# Nintendo Switch Games NSP XCI Download Free



## Stealphie (Feb 2, 2021)

Ya dirty little pirate! Wanting to pirate, eh? Maybe you googled "*game* nintendo switch nsp xci download" and got here. Or you just found this thread directly from GBAtemp. Either way that's fine. buy your damn gaems kiddos!


----------



## tfocosta (Feb 2, 2021)

I was sure I would find some Warez content here...


----------



## Nobody_Important4u (Feb 2, 2021)

Ok boomer


----------



## Stealphie (Feb 2, 2021)

Nobody_Important4u said:


> Ok boomer


imagine unironically saying ok boomer in 2021


----------



## Julie_Pilgrim (Feb 2, 2021)

Stealphie said:


> imagine unironically saying ok boomer in 2021


Ok boomer 


Where's my comedy genius award


----------



## Deleted member 397813 (Feb 2, 2021)

Scott_pilgrim said:


> Ok boomer
> 
> 
> Where's my comedy genius award


Ok boomer


----------



## Julie_Pilgrim (Feb 2, 2021)

CPG said:


> Ok boomer


----------



## Stealphie (Feb 3, 2021)

Scott_pilgrim said:


> Ok boomer
> 
> 
> Where's my comedy genius award


----------



## UltraSUPRA (Feb 3, 2021)

Piracy is good.


----------



## slaphappygamer (Feb 5, 2021)

I actually found this thread from a link in the txt file that came with my “content”.


----------



## Julie_Pilgrim (Feb 5, 2021)

slaphappygamer said:


> I actually found this thread from a link in the txt file that came with my “content”.


----------



## Deleted User (Feb 5, 2021)

I guess everyone is here soley checking for latest eshop deals


----------



## Deleted User (Feb 5, 2021)

Stealphie said:


> Ya dirty little pirate! Wanting to pirate, eh? Maybe you googled "*game* nintendo switch nsp xci download" and got here. Or you just found this thread directly from GBAtemp. Either way that's fine. buy your damn gaems kiddos!

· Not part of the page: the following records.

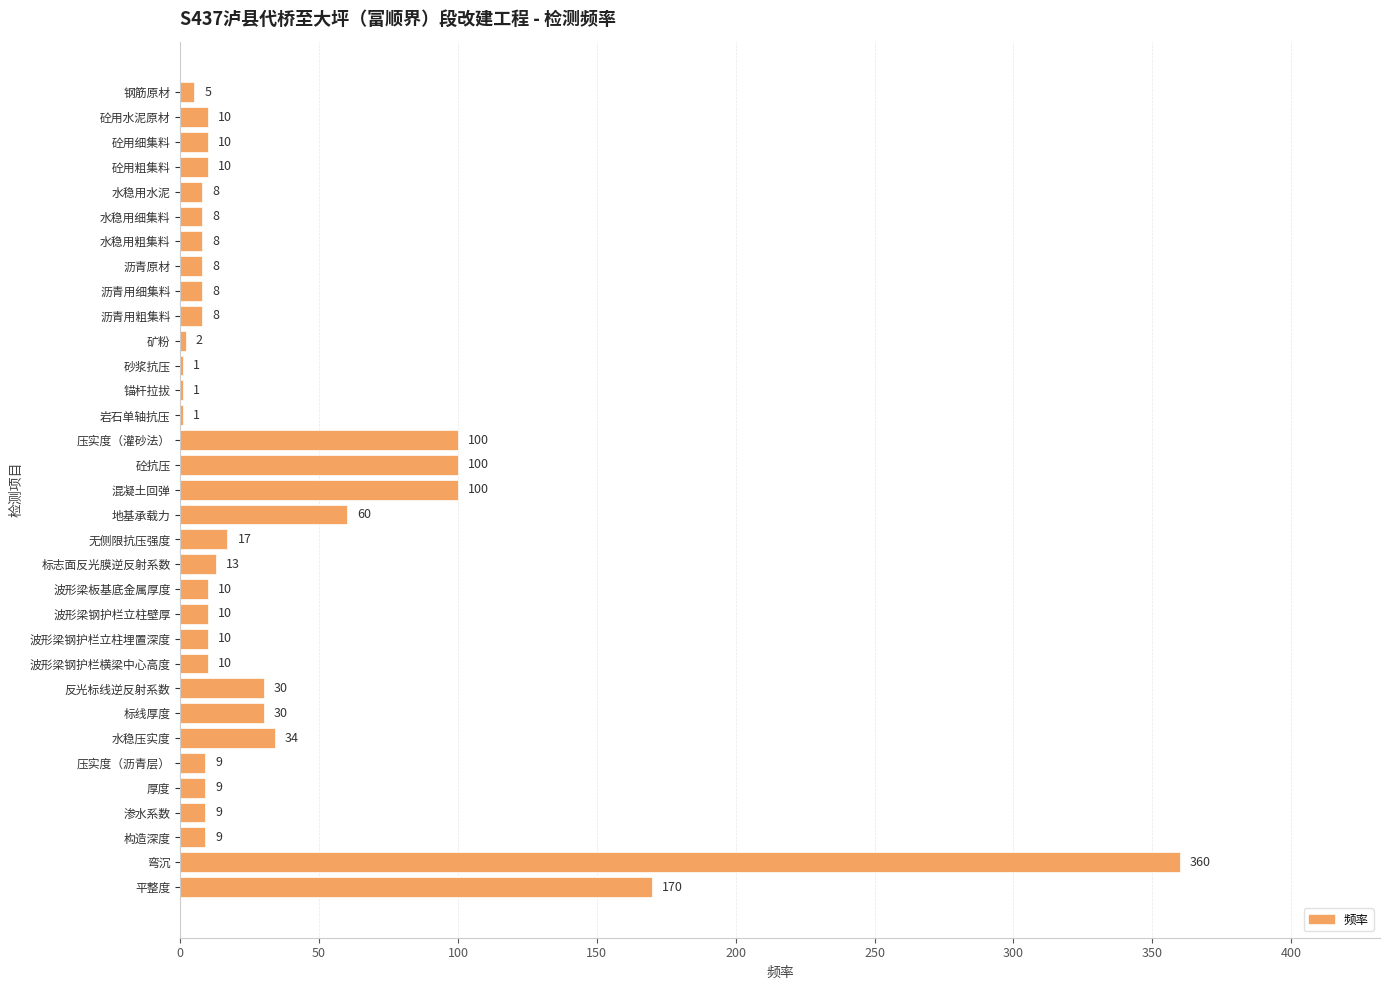

At which category does the chart reach its peak across all series?

弯沉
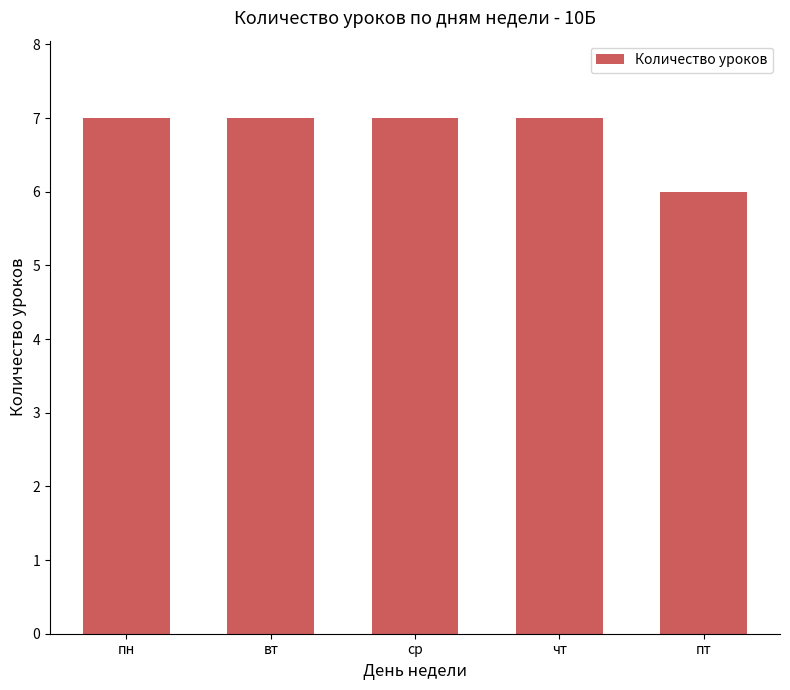

The value at ср is 7. True or false?

True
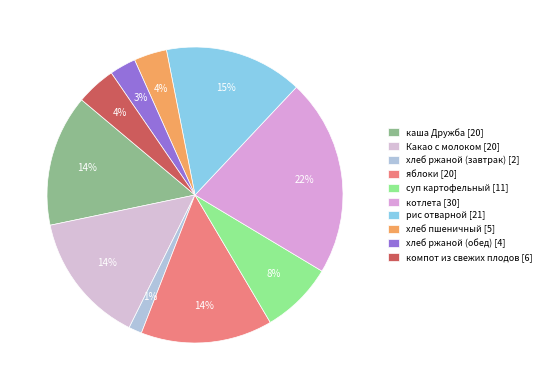

Does яблоки account for over 50% of the chart?

No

And here I was hoping you would provide us with free brazilian switch games.


----------



## BigOnYa (Feb 6, 2021)

Nothing to see here...move along


----------



## Chary (Feb 6, 2021)

Stealphie out here to singlehandedly boost GBAtemp's SEO ;O;


----------



## slaphappygamer (Feb 8, 2021)

Just a little bit to rent here.


----------